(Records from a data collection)
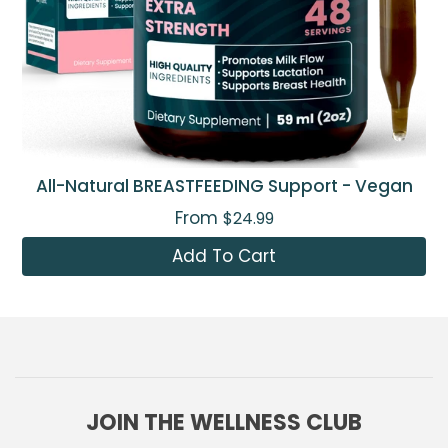
All-Natural BREASTFEEDING Support - Vegan
From
$24.99
Add To Cart
JOIN THE WELLNESS CLUB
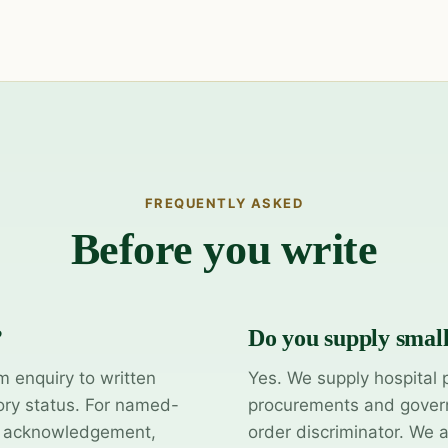
FREQUENTLY ASKED
Before you write
?
Do you supply smal
m enquiry to written
Yes. We supply hospital 
ory status. For named-
procurements and govern
y acknowledgement,
order discriminator. We 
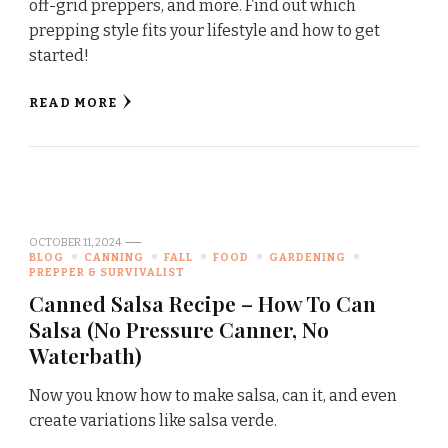
off-grid preppers, and more. Find out which
prepping style fits your lifestyle and how to get
started!
READ MORE
OCTOBER 11, 2024
BLOG
CANNING
FALL
FOOD
GARDENING
PREPPER & SURVIVALIST
Canned Salsa Recipe – How To Can
Salsa (No Pressure Canner, No
Waterbath)
Now you know how to make salsa, can it, and even
create variations like salsa verde.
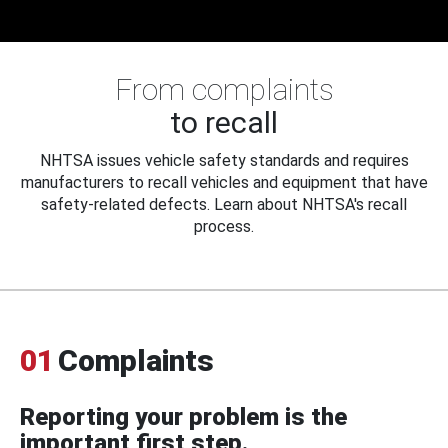
From complaints
to recall
NHTSA issues vehicle safety standards and requires
manufacturers to recall vehicles and equipment that have
safety-related defects. Learn about NHTSA's recall
process.
01
Complaints
Reporting your problem is the
important first step.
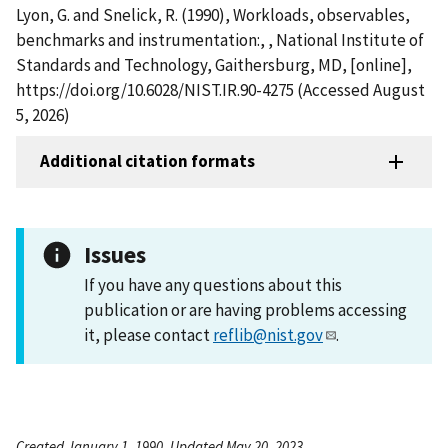
Lyon, G. and Snelick, R. (1990), Workloads, observables,
benchmarks and instrumentation:, , National Institute of
Standards and Technology, Gaithersburg, MD, [online],
https://doi.org/10.6028/NIST.IR.90-4275 (Accessed August
5, 2026)
Additional citation formats
Issues
If you have any questions about this
publication or are having problems accessing
it, please contact
reflib@nist.gov
.
Created January 1, 1990, Updated May 20, 2023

Exercise prompt:
Restate the entries above word for word, and keep the pictures out.

Exercise solution:
All-Natural BREASTFEEDING Support - Vegan
From
$24.99
Add To Cart
JOIN THE WELLNESS CLUB
FREQUENTLY ASKED
Before you write
?
Do you supply smal
m enquiry to written
Yes. We supply hospital 
ory status. For named-
procurements and govern
y acknowledgement,
order discriminator. We 
off-grid preppers, and more. Find out which
prepping style fits your lifestyle and how to get
started!
READ MORE
OCTOBER 11, 2024
BLOG
CANNING
FALL
FOOD
GARDENING
PREPPER & SURVIVALIST
Canned Salsa Recipe – How To Can
Salsa (No Pressure Canner, No
Waterbath)
Now you know how to make salsa, can it, and even
create variations like salsa verde.
From complaints
to recall
NHTSA issues vehicle safety standards and requires
manufacturers to recall vehicles and equipment that have
safety-related defects. Learn about NHTSA's recall
process.
01
Complaints
Reporting your problem is the
important first step.
Lyon, G. and Snelick, R. (1990), Workloads, observables,
benchmarks and instrumentation:, , National Institute of
Standards and Technology, Gaithersburg, MD, [online],
https://doi.org/10.6028/NIST.IR.90-4275 (Accessed August
5, 2026)
Additional citation formats
Issues
If you have any questions about this
publication or are having problems accessing
it, please contact
reflib@nist.gov
.
Created January 1, 1990, Updated May 20, 2023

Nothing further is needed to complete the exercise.